"""

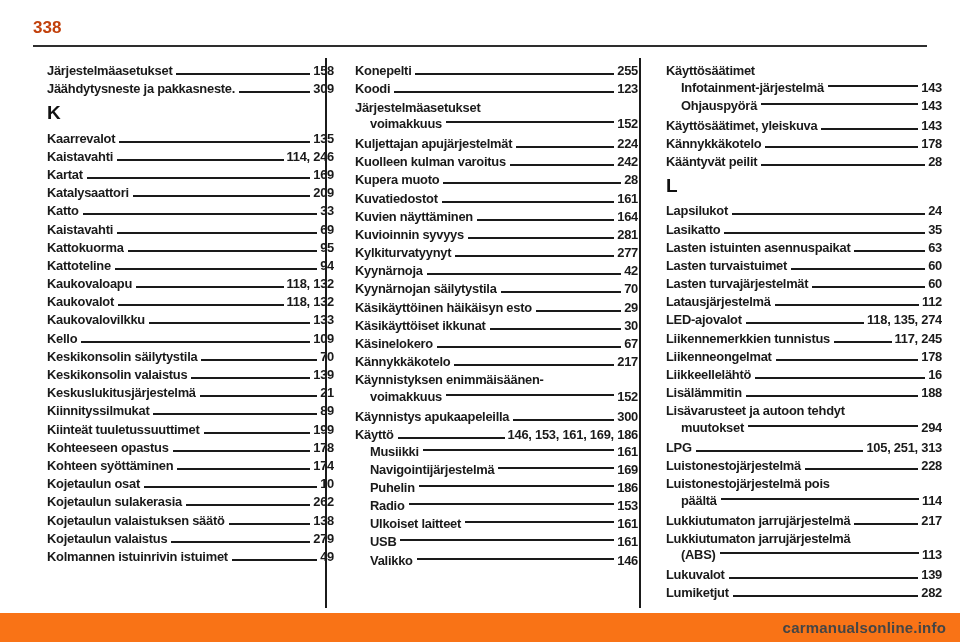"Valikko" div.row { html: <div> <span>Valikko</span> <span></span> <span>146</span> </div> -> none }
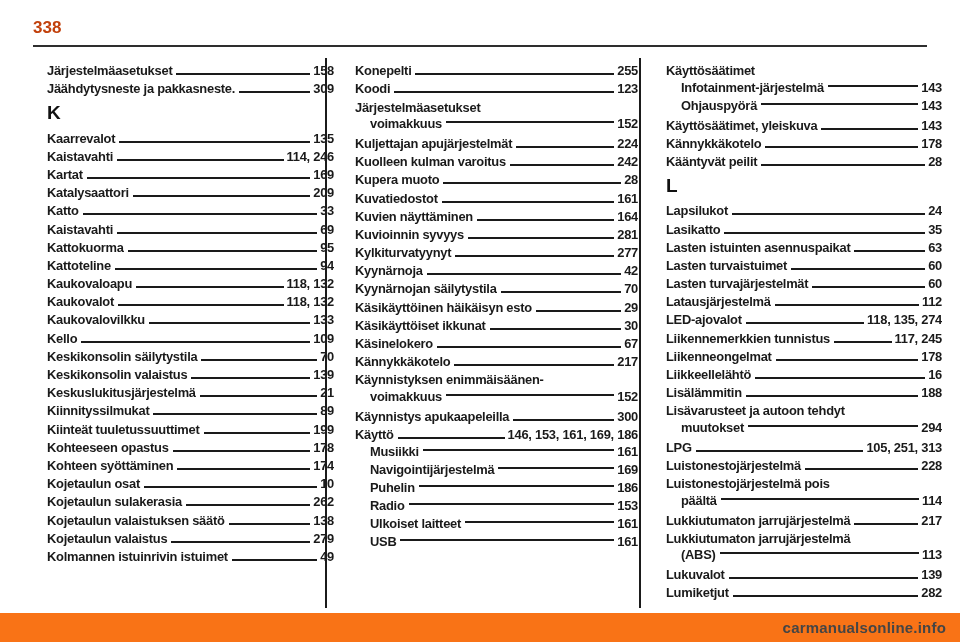"carmanualsonline.info" .footer { background: #f97316 -> #f9a8d4 }
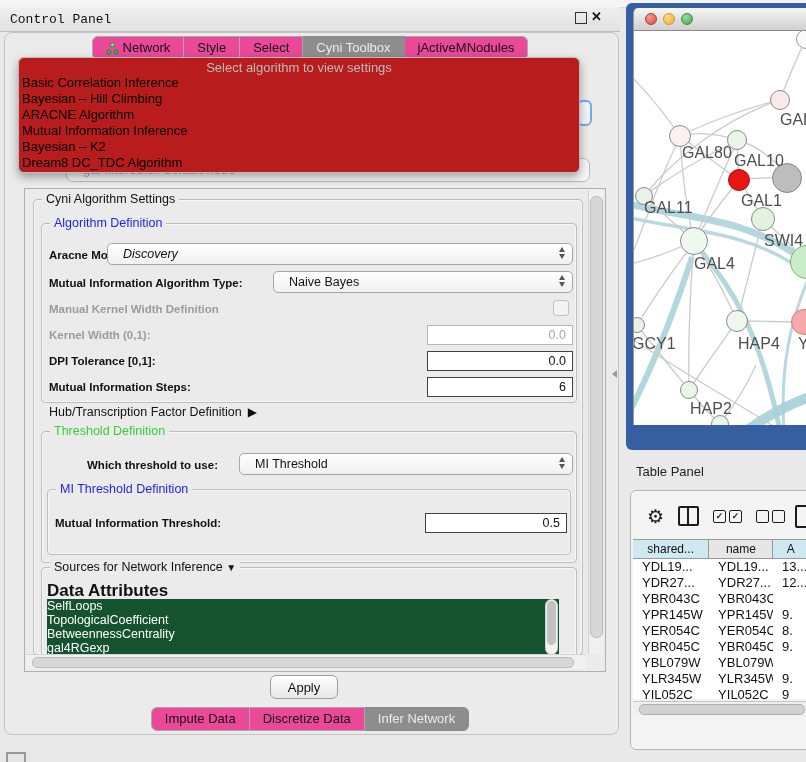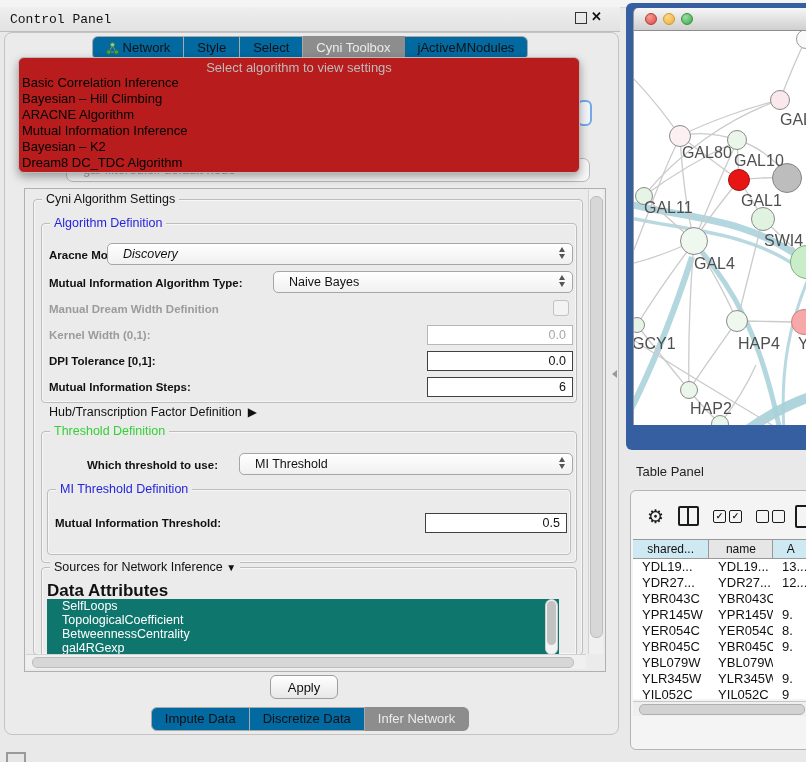"Network" .tab { background: #0369a1 -> #ec4899 }
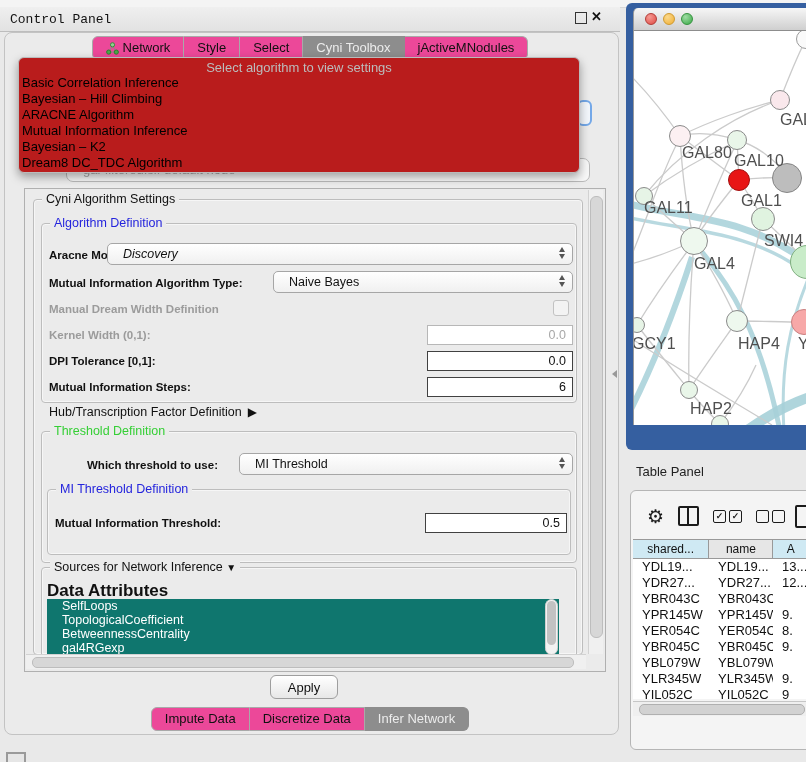"Manual Dream Width Definition" span.flabel { text: Dream -> Kernel }
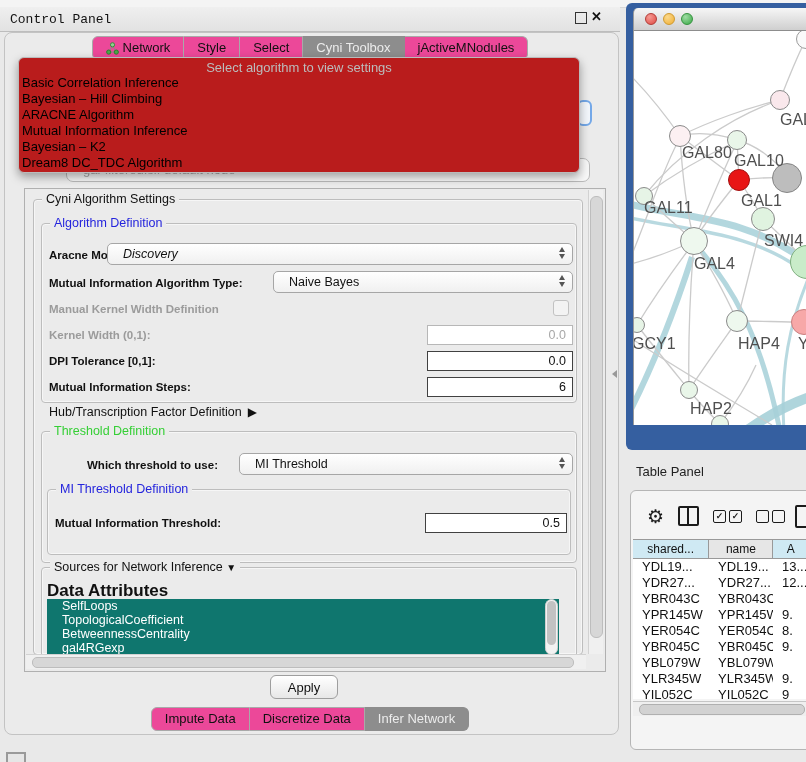"SelfLoops" .attr-item { background: #0f766e -> #14532d; padding-left: 15px -> 0 }
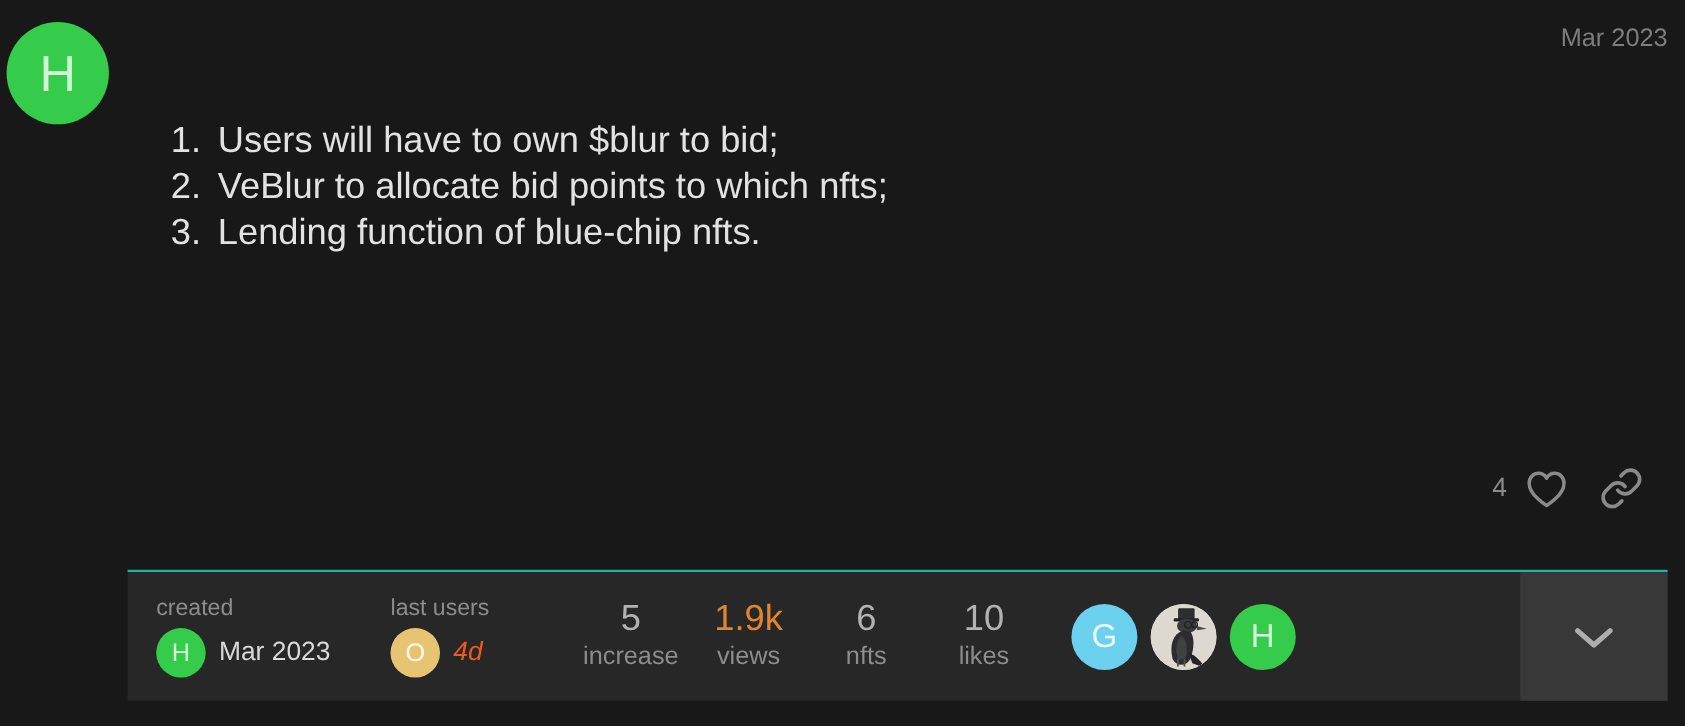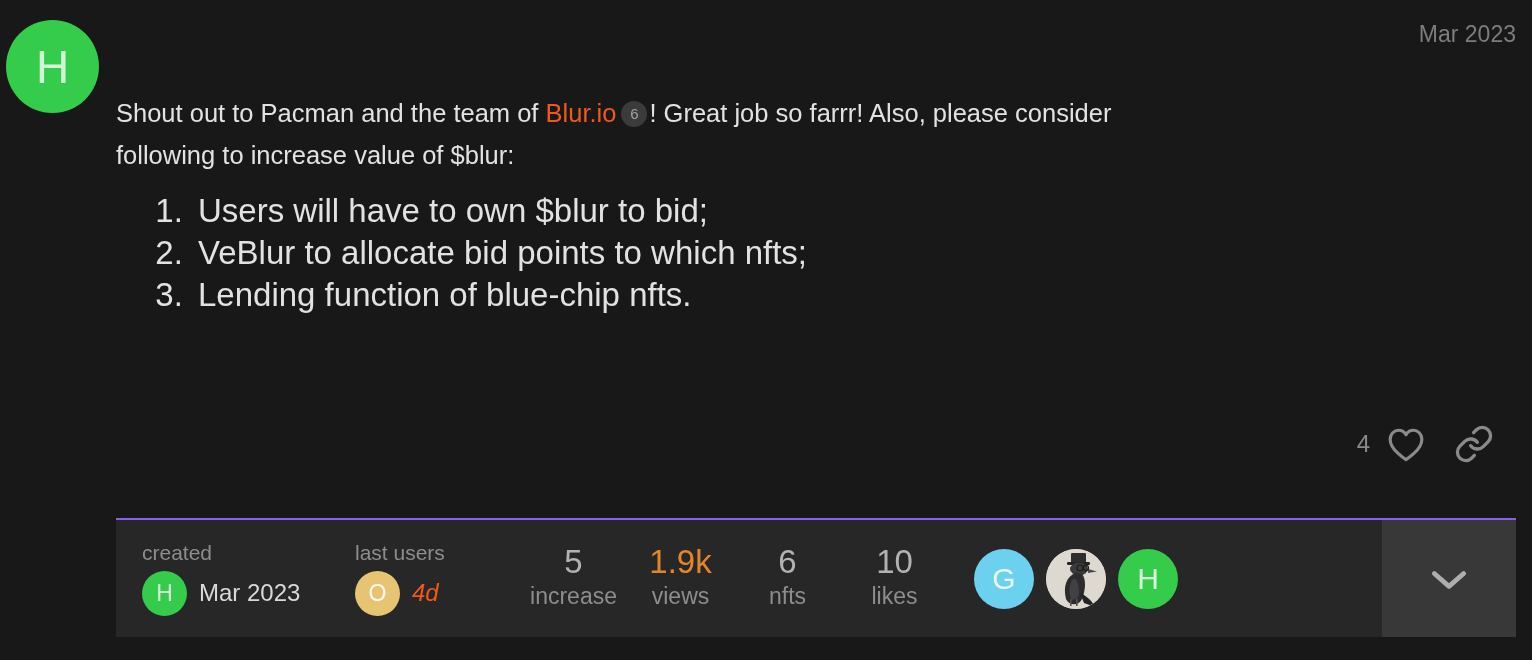"Shout out to Pacman and" p { html: <p><span>Shout out to Pacman and the team of </span><a>Blur.io</a><span>6</span><span>! Great job so farrr! Also, please consider following to increase value of $blur:</span></p> -> none }
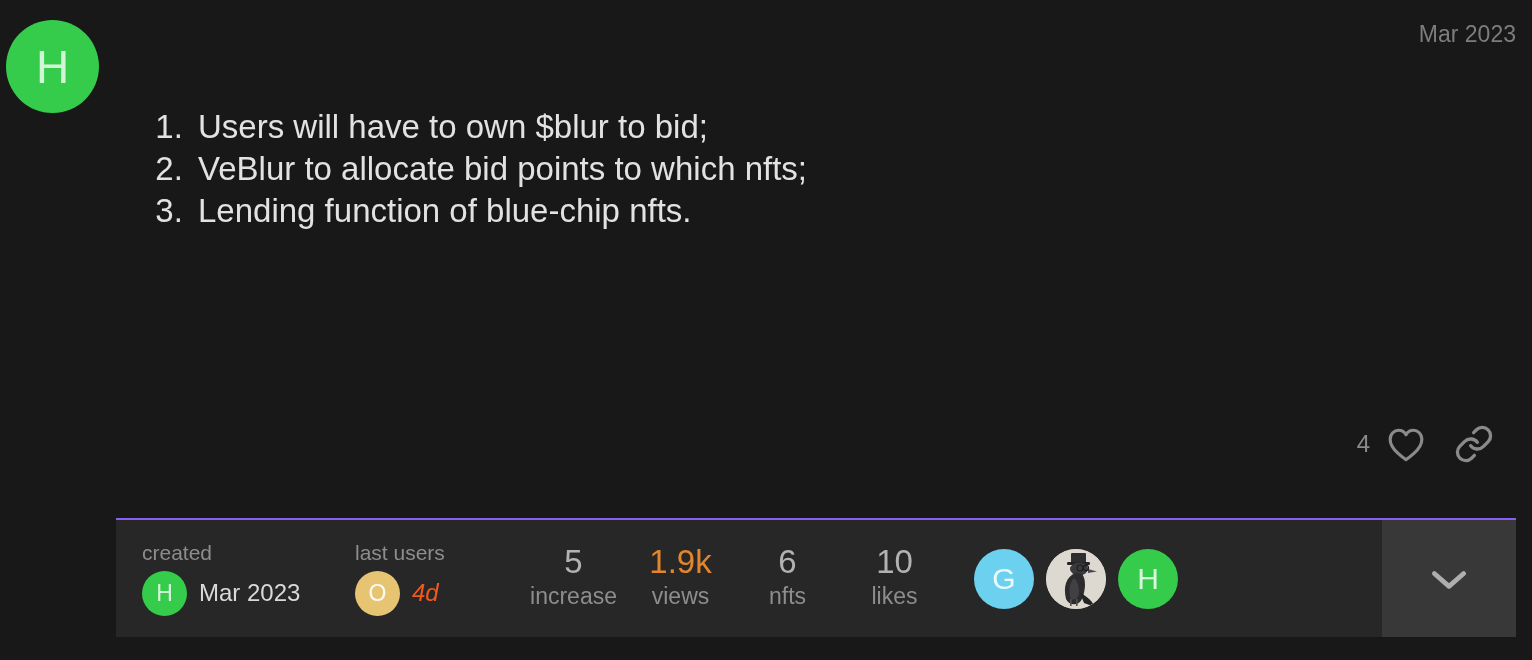"created" .topic-summary { border-top: 2px solid #8b5cf6 -> 2px solid #14b8a6 }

"""

### What is required
Take the entries shown above and quote them verbatim, passing over the pictures.

### Response for this exercise
"Valikko" div.row { html: <div> <span>Valikko</span> <span></span> <span>146</span> </div> -> none }
"carmanualsonline.info" .footer { background: #f97316 -> #f9a8d4 }
"Network" .tab { background: #0369a1 -> #ec4899 }
"Manual Dream Width Definition" span.flabel { text: Dream -> Kernel }
"SelfLoops" .attr-item { background: #0f766e -> #14532d; padding-left: 15px -> 0 }
"Shout out to Pacman and" p { html: <p><span>Shout out to Pacman and the team of </span><a>Blur.io</a><span>6</span><span>! Great job so farrr! Also, please consider following to increase value of $blur:</span></p> -> none }
"created" .topic-summary { border-top: 2px solid #8b5cf6 -> 2px solid #14b8a6 }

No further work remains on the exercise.